Among these young journalists is Maksym Dudchenko, a reporter with KibOrg, a distributed group of activists and journalists that came together after the 2022 invasion. He lives in Kharkiv, Ukraine’s second-largest city, with the front lines just a few dozen kilometers away. But the city has not been struck as hard as Kyiv in recent months, and he says life is “much easier” than in the capital. “They’ve even just launched 5G service,” he says.
Still, his building in the center lost heat after a nearby heating station was “smashed to smithereens.” When the electricity went dim, Dudchenko moved in with his mother on the city’s outskirts.
Restoration efforts underway at a power facility damaged by a Russian attack in Kharkiv on February 20, 2026.
His team does sometimes feel demoralized, Dudchenko says, citing the usual complaints about electricity and internet access. But they’re making progress. Initially working as volunteers, they registered their organization last year and have received several grants, including from OCCRP.
Dudchenko, who has just received a Masters degree, now works at KibOrg full-time. “I like investigations,” he says, “because this is a genre where you can really do something.”
Another, even newer outlet is the Dnipro.media, which launched in 2024. The front-line in Dnipro, Ukraine’s fourth-largest city, is not as close as in Kharkiv — but it is getting closer.
Anna Matviienko, the outlet’s co-founder, said she was inspired to launch it after her husband joined the armed forces. Putting aside her dreams of moving abroad, she says, “I understood that I want to stay here and do something for my country.”
Matviienko’s passion is tracking what happens with her city’s municipal budget, which she says is the second-largest in Ukraine. After the country’s 2014 Euromaidan revolution — the change of government that triggered Russia’s initial attacks — decentralization reforms ensured more revenue stayed in cities. But only a small percentage of Dnipro’s budget is devoted to supporting the armed services, Matviienko says, a state of affairs that drove her first to activism, then to journalism.
Investigations are only part of Dnipro.media’s work. “People aren’t interested only in investigative journalism, because they don’t understand the basics,” she says, “Our mission is to politely educate them” — through explainers, service journalism, or even nostalgia — “to ruin stereotypes about Dnipro.”
For Matviienko, the end of support from the United States came as a powerful shock.

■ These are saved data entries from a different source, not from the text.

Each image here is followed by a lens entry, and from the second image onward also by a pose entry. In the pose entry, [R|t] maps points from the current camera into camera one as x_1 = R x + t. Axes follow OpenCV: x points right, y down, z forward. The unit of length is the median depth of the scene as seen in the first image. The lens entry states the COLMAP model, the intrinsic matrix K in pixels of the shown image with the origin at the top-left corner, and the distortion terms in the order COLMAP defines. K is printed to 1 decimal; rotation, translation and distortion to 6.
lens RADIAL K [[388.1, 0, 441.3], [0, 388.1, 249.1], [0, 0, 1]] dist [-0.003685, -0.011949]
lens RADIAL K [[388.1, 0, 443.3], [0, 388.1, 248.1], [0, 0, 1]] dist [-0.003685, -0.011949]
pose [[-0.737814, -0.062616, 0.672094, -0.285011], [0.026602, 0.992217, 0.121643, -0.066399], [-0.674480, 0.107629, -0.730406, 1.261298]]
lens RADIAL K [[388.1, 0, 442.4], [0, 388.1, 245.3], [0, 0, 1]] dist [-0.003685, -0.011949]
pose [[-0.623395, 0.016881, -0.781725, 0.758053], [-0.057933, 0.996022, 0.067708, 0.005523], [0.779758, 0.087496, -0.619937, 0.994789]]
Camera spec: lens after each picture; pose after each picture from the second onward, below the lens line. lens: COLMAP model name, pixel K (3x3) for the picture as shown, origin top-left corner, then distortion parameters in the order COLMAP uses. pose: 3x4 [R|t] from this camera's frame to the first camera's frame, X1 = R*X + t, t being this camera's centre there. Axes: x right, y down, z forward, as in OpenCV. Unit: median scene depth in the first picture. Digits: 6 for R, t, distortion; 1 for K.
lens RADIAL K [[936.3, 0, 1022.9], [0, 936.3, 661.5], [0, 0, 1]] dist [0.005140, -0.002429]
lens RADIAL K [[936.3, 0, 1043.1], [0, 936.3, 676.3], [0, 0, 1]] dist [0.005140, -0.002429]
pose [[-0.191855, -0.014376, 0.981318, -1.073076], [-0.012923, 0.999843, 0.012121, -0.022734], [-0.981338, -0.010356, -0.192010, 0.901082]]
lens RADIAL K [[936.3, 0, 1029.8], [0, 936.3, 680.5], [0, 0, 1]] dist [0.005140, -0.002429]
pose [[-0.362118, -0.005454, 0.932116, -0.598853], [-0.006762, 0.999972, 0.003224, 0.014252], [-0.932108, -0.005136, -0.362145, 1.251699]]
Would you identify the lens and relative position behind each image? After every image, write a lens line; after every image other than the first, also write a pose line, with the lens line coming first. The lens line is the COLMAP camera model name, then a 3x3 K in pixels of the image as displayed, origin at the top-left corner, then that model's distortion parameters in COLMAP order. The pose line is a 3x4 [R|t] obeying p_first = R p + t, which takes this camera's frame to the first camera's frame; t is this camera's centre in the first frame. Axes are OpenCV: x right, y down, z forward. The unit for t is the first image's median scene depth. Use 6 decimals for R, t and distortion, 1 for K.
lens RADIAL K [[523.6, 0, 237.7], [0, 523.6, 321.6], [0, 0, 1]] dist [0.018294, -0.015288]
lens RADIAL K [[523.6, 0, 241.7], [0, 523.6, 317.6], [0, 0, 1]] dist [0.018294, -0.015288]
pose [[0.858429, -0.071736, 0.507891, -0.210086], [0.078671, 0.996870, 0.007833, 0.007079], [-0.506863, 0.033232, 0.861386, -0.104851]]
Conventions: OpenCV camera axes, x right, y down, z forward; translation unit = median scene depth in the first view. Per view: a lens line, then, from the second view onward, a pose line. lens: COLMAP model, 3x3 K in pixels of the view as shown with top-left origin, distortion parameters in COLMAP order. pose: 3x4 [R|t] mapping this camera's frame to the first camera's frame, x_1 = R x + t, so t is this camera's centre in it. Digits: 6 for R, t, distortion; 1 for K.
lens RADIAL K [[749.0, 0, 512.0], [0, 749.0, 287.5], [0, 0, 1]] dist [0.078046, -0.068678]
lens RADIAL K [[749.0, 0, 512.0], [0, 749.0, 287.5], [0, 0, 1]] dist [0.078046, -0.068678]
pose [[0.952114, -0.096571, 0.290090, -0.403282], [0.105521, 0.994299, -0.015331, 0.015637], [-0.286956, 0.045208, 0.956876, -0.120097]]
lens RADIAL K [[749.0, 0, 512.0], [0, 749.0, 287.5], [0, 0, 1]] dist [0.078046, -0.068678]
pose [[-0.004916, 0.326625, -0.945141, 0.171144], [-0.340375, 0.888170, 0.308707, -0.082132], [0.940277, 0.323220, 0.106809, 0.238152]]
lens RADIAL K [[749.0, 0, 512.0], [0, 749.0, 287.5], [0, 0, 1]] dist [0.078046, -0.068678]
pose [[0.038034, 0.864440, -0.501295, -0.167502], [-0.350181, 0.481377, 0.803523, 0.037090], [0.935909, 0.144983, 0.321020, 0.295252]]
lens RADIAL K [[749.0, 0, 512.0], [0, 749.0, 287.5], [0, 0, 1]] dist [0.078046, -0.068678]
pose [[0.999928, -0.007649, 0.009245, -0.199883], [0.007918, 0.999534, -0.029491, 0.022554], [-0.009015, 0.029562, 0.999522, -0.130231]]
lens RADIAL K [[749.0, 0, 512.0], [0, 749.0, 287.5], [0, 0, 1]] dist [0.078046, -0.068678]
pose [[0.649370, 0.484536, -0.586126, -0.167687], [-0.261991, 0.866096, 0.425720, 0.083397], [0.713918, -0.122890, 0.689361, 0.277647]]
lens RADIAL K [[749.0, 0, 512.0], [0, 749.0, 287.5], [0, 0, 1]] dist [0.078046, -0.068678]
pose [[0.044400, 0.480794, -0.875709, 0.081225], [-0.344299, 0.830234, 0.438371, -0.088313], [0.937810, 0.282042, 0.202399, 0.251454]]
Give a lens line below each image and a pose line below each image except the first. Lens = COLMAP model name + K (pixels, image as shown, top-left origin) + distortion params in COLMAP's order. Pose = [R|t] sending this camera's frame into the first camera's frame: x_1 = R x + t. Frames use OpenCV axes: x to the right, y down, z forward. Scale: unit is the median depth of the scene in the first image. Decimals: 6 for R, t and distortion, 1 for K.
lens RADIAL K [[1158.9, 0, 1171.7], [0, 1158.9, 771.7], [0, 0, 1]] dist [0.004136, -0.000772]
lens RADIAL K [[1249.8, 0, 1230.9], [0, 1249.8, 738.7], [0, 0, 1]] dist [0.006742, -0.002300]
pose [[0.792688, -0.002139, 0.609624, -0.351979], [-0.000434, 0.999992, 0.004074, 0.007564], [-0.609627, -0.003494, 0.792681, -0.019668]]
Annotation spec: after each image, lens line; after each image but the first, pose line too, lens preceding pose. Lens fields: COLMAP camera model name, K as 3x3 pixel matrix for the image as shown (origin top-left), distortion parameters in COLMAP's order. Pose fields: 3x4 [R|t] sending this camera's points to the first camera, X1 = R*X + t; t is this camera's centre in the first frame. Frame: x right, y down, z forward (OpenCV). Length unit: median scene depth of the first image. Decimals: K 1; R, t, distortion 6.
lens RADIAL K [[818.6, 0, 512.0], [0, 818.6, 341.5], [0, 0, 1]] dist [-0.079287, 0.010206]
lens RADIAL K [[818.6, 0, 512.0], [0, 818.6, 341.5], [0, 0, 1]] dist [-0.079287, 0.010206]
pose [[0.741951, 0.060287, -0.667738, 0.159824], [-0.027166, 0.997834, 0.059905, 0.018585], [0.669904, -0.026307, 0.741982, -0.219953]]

“We lost all the money and we worked for free for eight months,” she says. At one point, she and her colleagues set a deadline for themselves: if they couldn’t replace the support by summer, they would shut down. They ended up surviving on several other grants, including from OCCRP.
Her newsroom’s journalism has prompted pushback. ”We’re becoming more and more visible for our local authorities,” she says, describing an encounter when a local official slapped her in the face.
Amid the understandable focus on Russian brutality — “It's our duty to investigate war crimes, to try to give a chance to justice to those who suffer,” Yegoshyna says — investigations into Ukrainian corruption haven’t stopped.
“We understand that both [war crimes and corruption investigations] are very important for winning the war,” Babinets says. “It’s very difficult because we are a democratic country fighting with an authoritarian country. In a democratic country, we should talk openly about what’s going on. … This is what we’re fighting for.”